━━━━━ Data lines ━━━━━

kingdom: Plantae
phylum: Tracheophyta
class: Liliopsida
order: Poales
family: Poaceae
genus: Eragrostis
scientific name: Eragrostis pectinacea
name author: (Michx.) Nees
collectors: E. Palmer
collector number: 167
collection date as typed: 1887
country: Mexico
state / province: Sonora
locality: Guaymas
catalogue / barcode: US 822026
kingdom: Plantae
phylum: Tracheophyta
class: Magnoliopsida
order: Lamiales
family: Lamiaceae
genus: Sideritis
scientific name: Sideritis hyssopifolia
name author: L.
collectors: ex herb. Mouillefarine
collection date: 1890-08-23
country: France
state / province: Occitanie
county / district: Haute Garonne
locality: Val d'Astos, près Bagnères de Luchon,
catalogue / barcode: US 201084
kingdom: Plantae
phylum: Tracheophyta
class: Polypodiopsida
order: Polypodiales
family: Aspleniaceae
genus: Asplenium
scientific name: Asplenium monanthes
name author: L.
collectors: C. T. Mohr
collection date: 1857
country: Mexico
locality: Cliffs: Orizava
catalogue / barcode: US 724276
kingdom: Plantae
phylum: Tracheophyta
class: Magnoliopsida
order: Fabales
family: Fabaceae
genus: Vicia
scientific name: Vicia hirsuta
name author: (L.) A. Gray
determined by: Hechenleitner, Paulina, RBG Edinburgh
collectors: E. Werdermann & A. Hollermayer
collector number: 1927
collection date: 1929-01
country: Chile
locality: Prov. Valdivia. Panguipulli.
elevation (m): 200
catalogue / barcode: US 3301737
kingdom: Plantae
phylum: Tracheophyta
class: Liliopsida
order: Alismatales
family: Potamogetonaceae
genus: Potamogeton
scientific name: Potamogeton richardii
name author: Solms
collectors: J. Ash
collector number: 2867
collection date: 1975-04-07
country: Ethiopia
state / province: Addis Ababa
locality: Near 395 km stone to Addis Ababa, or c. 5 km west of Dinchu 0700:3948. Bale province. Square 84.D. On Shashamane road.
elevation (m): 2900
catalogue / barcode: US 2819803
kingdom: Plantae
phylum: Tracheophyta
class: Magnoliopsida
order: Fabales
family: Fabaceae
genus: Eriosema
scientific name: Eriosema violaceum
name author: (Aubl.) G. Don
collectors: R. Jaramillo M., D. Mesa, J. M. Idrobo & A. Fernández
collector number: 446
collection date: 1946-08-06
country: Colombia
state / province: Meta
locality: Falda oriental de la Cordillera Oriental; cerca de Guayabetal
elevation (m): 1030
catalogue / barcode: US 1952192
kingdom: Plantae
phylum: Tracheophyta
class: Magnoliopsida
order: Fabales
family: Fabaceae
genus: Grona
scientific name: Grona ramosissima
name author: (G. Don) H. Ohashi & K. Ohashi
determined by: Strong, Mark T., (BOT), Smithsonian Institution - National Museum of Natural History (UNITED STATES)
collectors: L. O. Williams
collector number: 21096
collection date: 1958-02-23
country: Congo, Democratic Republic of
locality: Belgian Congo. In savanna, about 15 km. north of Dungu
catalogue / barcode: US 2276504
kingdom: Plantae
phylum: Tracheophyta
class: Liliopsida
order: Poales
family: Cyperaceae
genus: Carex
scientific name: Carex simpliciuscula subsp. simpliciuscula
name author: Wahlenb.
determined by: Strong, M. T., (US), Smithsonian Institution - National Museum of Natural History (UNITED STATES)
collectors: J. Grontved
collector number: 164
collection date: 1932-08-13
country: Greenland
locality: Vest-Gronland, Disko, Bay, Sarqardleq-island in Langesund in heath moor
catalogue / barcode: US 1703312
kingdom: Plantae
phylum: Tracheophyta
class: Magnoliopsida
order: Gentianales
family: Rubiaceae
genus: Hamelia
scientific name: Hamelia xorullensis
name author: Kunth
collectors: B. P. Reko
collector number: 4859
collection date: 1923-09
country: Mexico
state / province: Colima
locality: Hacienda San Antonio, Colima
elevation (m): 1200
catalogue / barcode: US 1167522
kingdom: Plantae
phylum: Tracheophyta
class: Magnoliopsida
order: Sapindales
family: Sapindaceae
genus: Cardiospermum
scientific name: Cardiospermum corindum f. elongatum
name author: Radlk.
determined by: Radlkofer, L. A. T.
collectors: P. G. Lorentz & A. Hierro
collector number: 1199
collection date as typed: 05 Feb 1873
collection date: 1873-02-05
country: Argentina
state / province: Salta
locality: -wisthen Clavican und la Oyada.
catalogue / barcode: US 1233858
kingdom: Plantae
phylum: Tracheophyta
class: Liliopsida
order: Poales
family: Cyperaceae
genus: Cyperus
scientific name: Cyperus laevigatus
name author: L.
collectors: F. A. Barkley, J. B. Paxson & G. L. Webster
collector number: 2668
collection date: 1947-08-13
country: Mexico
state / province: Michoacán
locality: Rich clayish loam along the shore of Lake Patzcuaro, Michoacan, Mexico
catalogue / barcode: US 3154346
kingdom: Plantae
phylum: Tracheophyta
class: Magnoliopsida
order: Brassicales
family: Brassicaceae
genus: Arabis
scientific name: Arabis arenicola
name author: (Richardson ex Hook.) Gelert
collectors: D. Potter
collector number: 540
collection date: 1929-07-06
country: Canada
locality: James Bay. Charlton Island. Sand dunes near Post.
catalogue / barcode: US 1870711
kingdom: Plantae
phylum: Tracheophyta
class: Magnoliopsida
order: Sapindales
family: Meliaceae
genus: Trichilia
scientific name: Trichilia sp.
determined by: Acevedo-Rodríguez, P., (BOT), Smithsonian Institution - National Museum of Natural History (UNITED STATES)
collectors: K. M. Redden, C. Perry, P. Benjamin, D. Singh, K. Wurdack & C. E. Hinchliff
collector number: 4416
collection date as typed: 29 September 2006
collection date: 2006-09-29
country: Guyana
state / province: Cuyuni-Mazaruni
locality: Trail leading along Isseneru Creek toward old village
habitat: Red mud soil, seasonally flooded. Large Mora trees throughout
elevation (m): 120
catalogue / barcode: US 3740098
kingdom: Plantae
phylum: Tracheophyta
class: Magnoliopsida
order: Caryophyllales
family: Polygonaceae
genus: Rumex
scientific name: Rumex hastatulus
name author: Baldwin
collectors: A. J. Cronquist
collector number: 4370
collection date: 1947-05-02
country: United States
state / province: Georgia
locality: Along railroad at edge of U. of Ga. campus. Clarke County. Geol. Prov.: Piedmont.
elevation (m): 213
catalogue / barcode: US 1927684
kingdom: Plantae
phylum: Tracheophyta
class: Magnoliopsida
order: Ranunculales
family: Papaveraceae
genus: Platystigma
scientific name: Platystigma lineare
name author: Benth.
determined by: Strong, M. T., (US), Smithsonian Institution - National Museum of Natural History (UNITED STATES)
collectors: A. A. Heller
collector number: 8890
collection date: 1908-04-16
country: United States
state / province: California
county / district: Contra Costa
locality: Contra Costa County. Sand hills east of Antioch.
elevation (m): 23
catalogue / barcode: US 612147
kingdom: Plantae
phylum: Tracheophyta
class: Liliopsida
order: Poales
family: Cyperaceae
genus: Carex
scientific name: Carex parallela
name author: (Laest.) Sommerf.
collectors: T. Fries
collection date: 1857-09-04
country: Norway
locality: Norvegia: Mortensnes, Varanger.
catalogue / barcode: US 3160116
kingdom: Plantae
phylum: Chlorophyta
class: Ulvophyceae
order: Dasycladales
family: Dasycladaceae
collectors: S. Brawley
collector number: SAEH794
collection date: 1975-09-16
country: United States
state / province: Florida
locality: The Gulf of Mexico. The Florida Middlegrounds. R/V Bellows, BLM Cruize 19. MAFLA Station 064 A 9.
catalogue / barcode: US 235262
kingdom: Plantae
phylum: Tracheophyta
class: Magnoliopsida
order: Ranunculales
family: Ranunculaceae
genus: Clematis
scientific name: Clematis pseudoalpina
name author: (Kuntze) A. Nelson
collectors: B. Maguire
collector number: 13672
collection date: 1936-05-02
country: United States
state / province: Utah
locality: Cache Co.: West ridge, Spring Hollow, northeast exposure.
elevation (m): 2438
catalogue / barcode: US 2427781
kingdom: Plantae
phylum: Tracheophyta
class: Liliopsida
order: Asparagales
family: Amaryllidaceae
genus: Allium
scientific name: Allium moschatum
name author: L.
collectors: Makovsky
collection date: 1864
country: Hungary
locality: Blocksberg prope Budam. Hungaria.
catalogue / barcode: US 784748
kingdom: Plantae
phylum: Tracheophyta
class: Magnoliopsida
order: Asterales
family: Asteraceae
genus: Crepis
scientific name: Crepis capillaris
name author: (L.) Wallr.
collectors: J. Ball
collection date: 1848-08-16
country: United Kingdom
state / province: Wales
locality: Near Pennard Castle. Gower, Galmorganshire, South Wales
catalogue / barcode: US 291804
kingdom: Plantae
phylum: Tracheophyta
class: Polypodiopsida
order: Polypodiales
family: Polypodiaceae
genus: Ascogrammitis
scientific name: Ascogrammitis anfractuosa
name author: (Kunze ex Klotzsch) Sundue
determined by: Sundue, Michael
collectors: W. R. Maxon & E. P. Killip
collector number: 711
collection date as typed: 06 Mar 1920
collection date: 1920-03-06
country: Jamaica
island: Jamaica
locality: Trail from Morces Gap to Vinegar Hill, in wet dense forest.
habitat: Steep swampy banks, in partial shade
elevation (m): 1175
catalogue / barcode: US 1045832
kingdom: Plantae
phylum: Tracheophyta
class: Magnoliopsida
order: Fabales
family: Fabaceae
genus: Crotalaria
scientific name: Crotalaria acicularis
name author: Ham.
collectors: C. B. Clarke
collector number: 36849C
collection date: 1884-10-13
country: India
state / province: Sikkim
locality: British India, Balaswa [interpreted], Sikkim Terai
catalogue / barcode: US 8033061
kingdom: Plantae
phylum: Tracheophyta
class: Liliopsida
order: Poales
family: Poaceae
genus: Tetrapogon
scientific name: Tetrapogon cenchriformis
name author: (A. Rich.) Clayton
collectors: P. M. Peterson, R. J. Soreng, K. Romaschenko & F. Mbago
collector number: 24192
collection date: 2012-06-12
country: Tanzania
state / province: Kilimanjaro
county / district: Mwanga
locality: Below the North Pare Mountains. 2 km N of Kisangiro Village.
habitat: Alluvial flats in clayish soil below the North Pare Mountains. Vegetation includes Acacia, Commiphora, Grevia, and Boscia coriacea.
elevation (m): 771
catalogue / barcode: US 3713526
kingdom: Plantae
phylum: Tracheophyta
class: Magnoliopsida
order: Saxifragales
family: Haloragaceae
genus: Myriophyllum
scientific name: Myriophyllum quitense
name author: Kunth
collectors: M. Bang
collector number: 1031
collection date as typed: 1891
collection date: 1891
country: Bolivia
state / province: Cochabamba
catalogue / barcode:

━━━━━

■ What needs to be done
Can you rewrite the part of the data that opens with the line containing "elevation (m): 1175" and closes with the line containing "collector number: 24192", renaming "scientific name" to "taxon name" and leaving everything else unchanged?

■ Correct output
elevation (m): 1175
catalogue / barcode: US 1045832
kingdom: Plantae
phylum: Tracheophyta
class: Magnoliopsida
order: Fabales
family: Fabaceae
genus: Crotalaria
taxon name: Crotalaria acicularis
name author: Ham.
collectors: C. B. Clarke
collector number: 36849C
collection date: 1884-10-13
country: India
state / province: Sikkim
locality: British India, Balaswa [interpreted], Sikkim Terai
catalogue / barcode: US 8033061
kingdom: Plantae
phylum: Tracheophyta
class: Liliopsida
order: Poales
family: Poaceae
genus: Tetrapogon
taxon name: Tetrapogon cenchriformis
name author: (A. Rich.) Clayton
collectors: P. M. Peterson, R. J. Soreng, K. Romaschenko & F. Mbago
collector number: 24192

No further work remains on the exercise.